## DATA SECTION

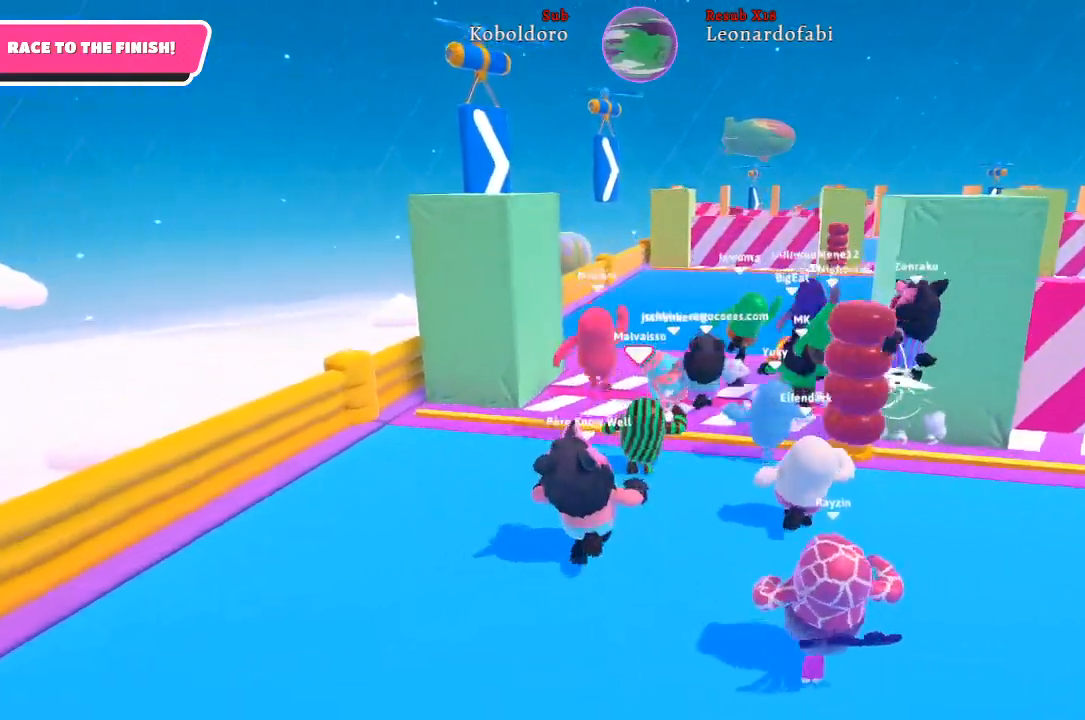
{"buttons": [], "left_stick": "up", "right_stick": "center", "events": []}
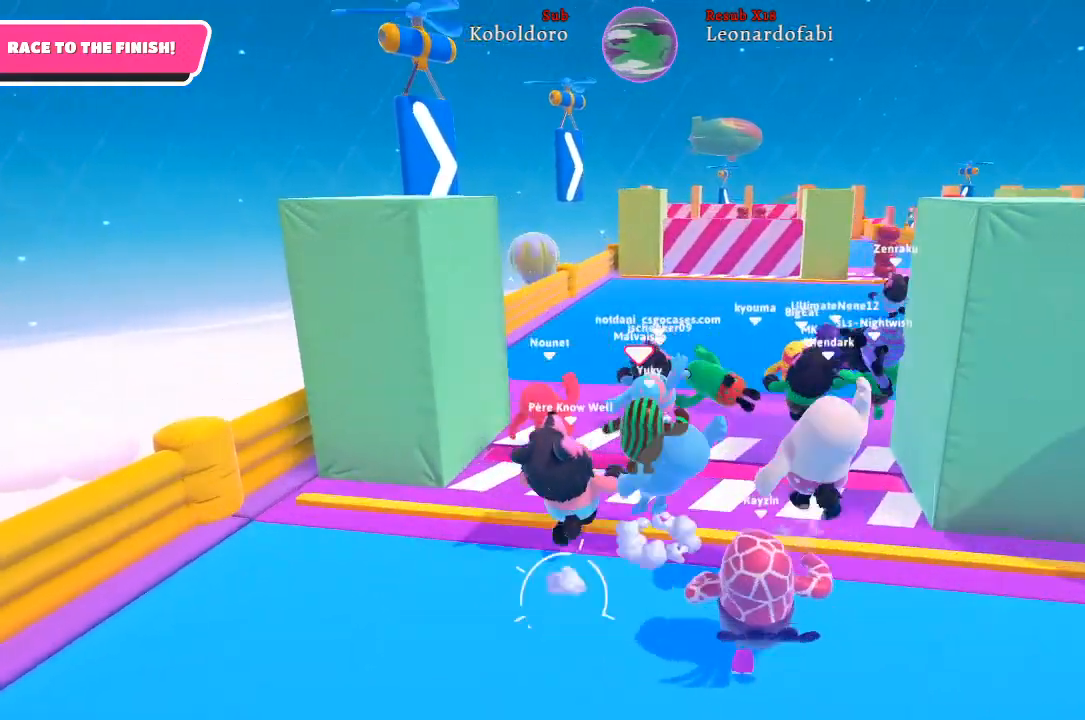
{"buttons": [], "left_stick": "up", "right_stick": "center", "events": []}
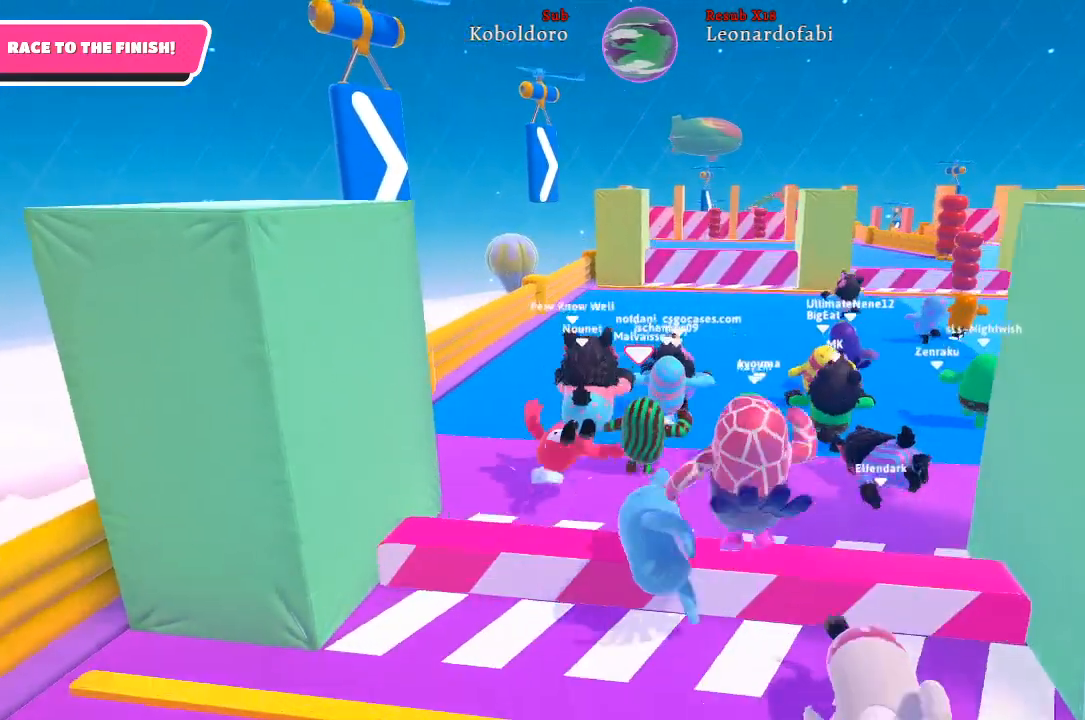
{"buttons": [], "left_stick": "up", "right_stick": "center", "events": []}
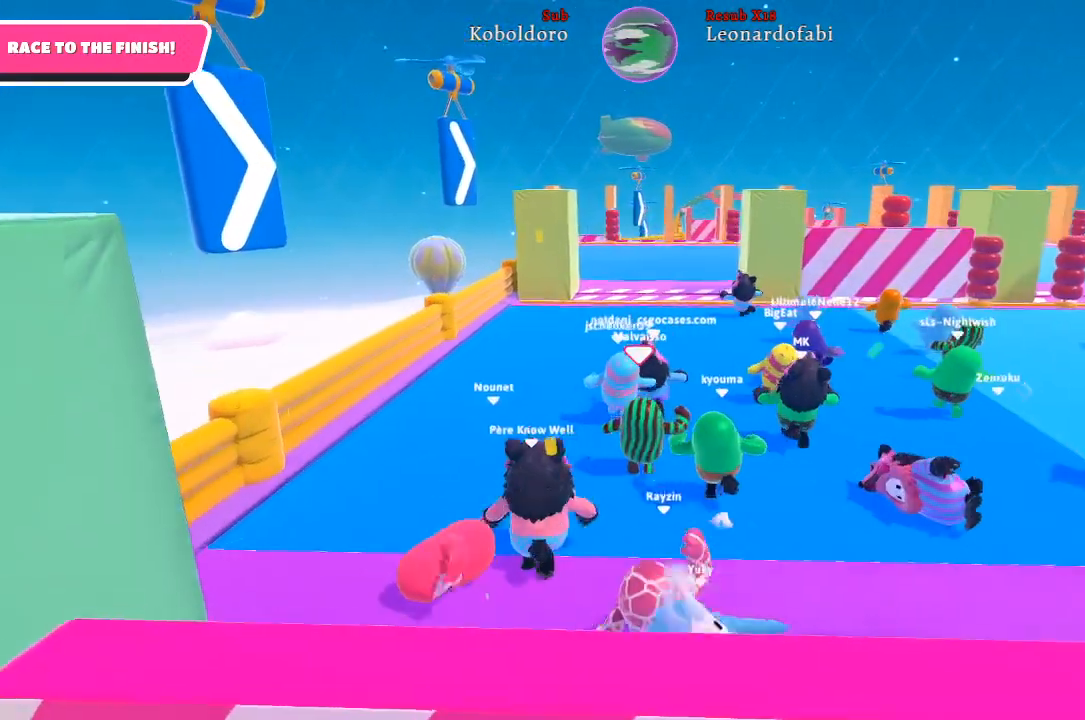
{"buttons": [], "left_stick": "up", "right_stick": "center", "events": []}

## WHAT THE EXERCISE ASKS
Write out the whole listing verbatim, images excluded.

## WORKED SOLUTION
{"buttons": [], "left_stick": "up", "right_stick": "center", "events": []}
{"buttons": [], "left_stick": "up", "right_stick": "center", "events": []}
{"buttons": [], "left_stick": "up", "right_stick": "center", "events": []}
{"buttons": [], "left_stick": "up", "right_stick": "center", "events": []}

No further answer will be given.